How are RSUs (restricted stock units) taxed when they vest and when I sell?
RSUs are taxed at two separate points: first when they vest (ordinary income), and again when you sell the shares (capital gains).
At Vesting — Ordinary Income Tax:
When your RSUs vest, the fair market value of the shares on that date is treated as ordinary compensation income — exactly like a cash bonus. This amount is added to Box 1 of your W-2 and is subject to:
- Federal income tax at your marginal rate
- FICA (Social Security + Medicare)
- State income tax
Your employer typically withholds taxes using a flat 22% federal supplemental rate (37% for amounts over $1 million), which often under-withholds for high earners. You may owe additional taxes at filing.

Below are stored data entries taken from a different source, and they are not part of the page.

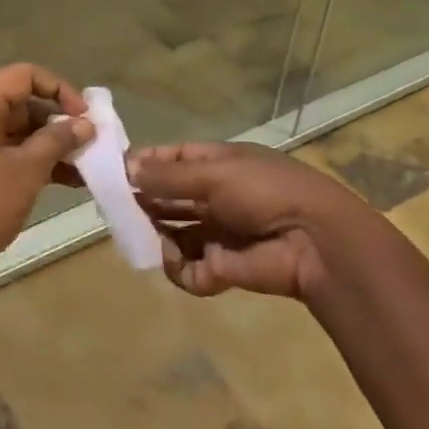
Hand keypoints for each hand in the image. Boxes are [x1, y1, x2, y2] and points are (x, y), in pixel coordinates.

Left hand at [0, 64, 93, 289]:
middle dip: (61, 121)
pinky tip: (72, 182)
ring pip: (23, 131)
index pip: (26, 75)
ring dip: (55, 145)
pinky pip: (15, 152)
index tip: (84, 116)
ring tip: (89, 165)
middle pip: (25, 102)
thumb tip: (86, 125)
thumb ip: (58, 141)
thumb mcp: (27, 170)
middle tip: (93, 142)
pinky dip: (40, 162)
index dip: (59, 89)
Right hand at [128, 142, 363, 300]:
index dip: (144, 163)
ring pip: (170, 233)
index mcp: (218, 164)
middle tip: (116, 208)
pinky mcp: (220, 268)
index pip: (172, 159)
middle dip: (143, 201)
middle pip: (167, 197)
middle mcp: (215, 196)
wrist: (315, 243)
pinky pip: (186, 268)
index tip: (114, 170)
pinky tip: (177, 261)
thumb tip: (126, 168)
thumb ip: (168, 176)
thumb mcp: (214, 173)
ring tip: (142, 236)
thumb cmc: (265, 192)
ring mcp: (217, 234)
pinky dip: (178, 267)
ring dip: (155, 235)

Sell-to-Cover: Many employers automatically sell a portion of your vested shares to cover withholding taxes. This is just withholding — you still own the remaining shares and may owe more at tax time.
At Sale — Capital Gains Tax:
After vesting, your cost basis in the shares is the fair market value on the vesting date (the amount already taxed as income). When you sell:
- Short-term capital gains (held less than 1 year from vest date): taxed at ordinary income rates
- Long-term capital gains (held more than 1 year from vest date): taxed at 0%, 15%, or 20% depending on your income
Common mistake: Reporting the full sale proceeds as a gain when part of it was already taxed as income. Your brokerage's 1099-B may show $0 or incorrect cost basis — you must enter the correct basis on Form 8949 to avoid double taxation.
Tax planning tip: If RSU income is pushing you into a higher bracket, consider increasing 401(k) contributions in the same year to partially offset the income.